Apple brach vergangenen Mittwoch mit seiner eigenen Tradition – in zweierlei Hinsicht. Denn statt an einem Dienstag seine Neuvorstellungen den über 7000 Anwesenden zu präsentieren, wählte man den 9. September. Logisch, wollte man ja auch iOS 9 präsentieren. Und den iPads wurde das eigene Event gestrichen, um alles in einem Atemzug vorzustellen und vorzuführen.

Typisch aber war die Art der Präsentation, die in einem Live-Auftritt von One Republic endete und gespickt war mit Adjektiven und Superlativen. Was aber bleibt am Ende des Tages davon übrig?

Apple haftet seit jeher der Ruf an, die Mobilbranche zu revolutionieren und neue Maßstäbe zu setzen. Das stimmt nur bedingt. Ja, Apple hat es bisher immer geschafft, mit neuen Produkten den Markt zu dominieren und neue Maßstäbe zu setzen. Die Technologien gab es aber meist schon vorher. Doch wenn es Apple in die Hand nimmt, wird es meistens ein Erfolg. Und davon profitiert auch der Rest der Branche, vornehmlich die Konkurrenz.

QUELLENAUSZUG:
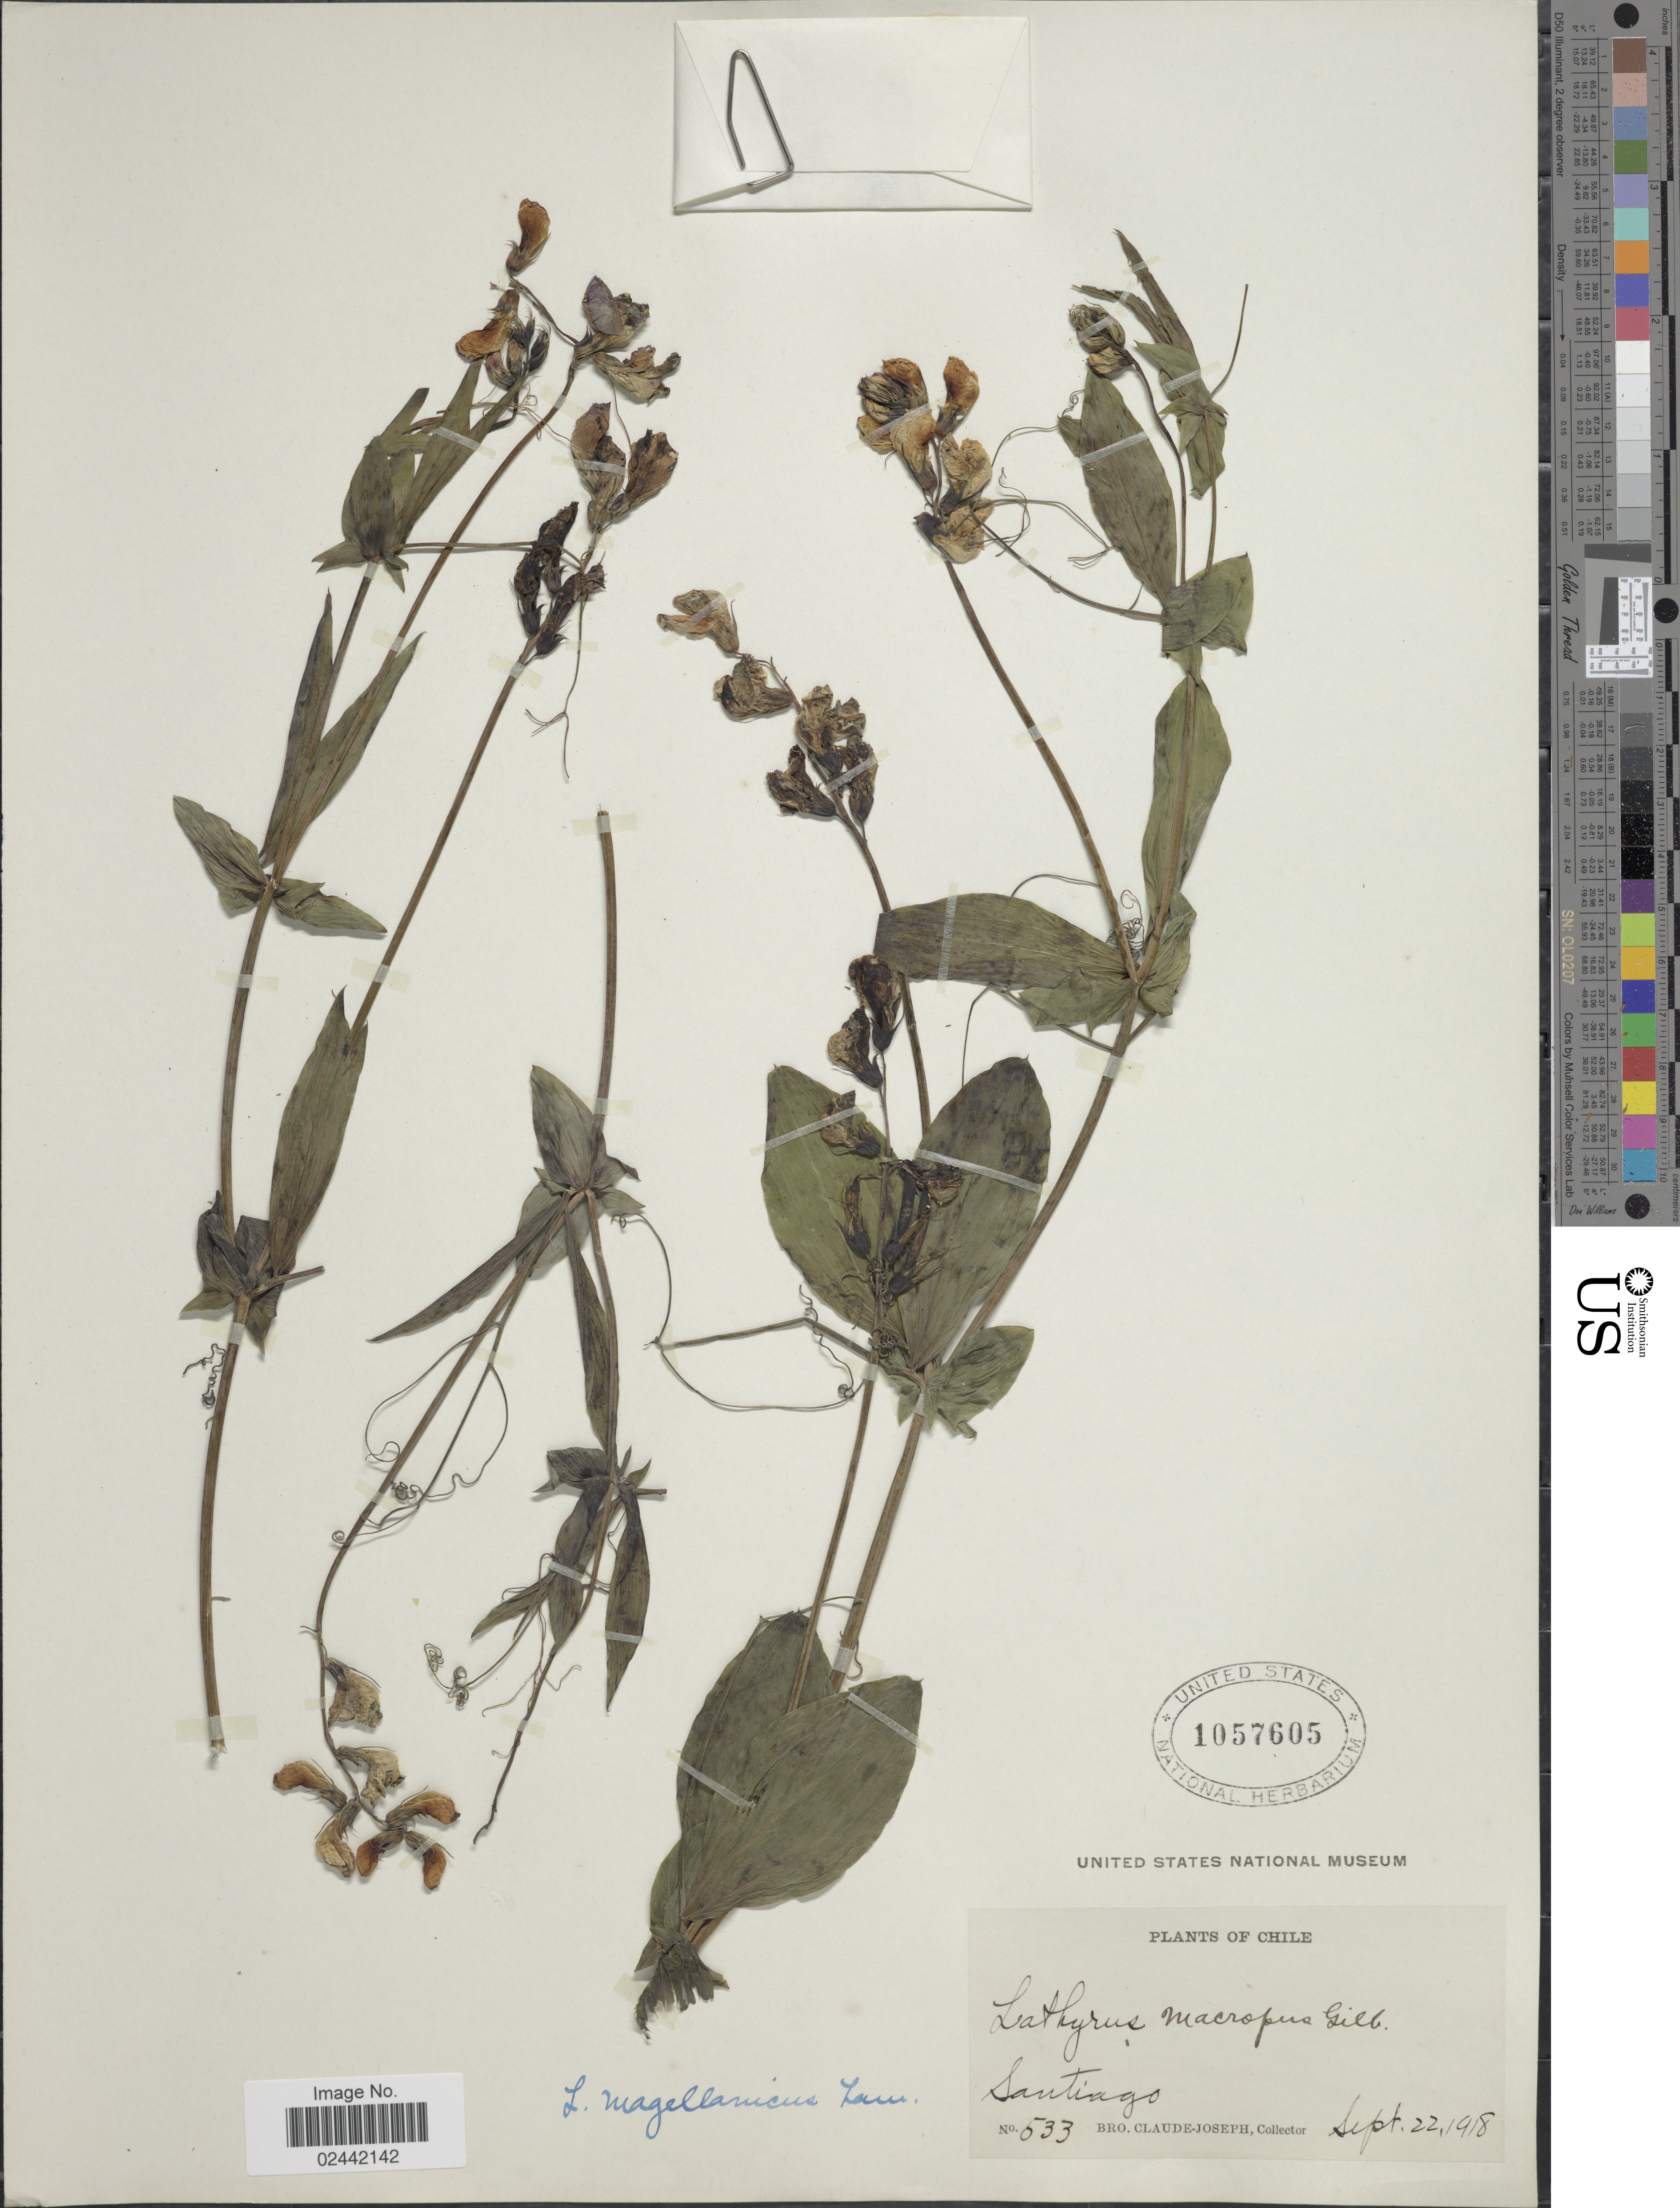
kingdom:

AUFGABE 1:
Nennen Sie das Datum, das Apple laut dem Text über die Apple-Präsentation für die Vorstellung seiner Neuheiten wählte.
AUFGABE 2:
Führen Sie den Text über die Apple-Präsentation im Anschluss an seinen letzten Satz fort.
Das Material spielt hierfür keine Rolle.

SCHRIFTLICHE ANTWORT 1:
Den 9. September.

SCHRIFTLICHE ANTWORT 2:
Altes Ehepaar. Die Mobilfunkbranche lässt sich grob in zwei Lager aufteilen: die Android-Welt und Apple. Sie können nicht miteinander, aber ohne einander geht es erst recht nicht. Die von Apple am Mittwoch vorgestellten Geräte enthalten Software und Technologien, die es schon längst in Android-Geräten gibt und teilweise auch längst zum Standard zählen.

Zum Beispiel Stifte für Touch-Displays. Aber hier hat man sich vorrangig auf den Endkunden konzentriert und nicht das große Ganze im Auge gehabt: die vielseitigen Anwendungsmöglichkeiten und, dass Nutzer nicht zwangsweise nur Notizen auf ihren Geräten machen wollen, um die Eingabe auf Touch-Displays aufgrund der fehlenden physischen Tasten zu erleichtern. Grafiker verfallen in Jubel über den vorgestellten Apple-Pencil, während Apple-Skeptiker starke Unruhen aufgrund von heftigen Rotationen rund um das Grab von Steve Jobs vermuten. Denn der verstorbene Unternehmensgründer war nicht nur ein Feind der übergroßen Smartphones, auch Phablets genannt, sondern auch eines Eingabestifts.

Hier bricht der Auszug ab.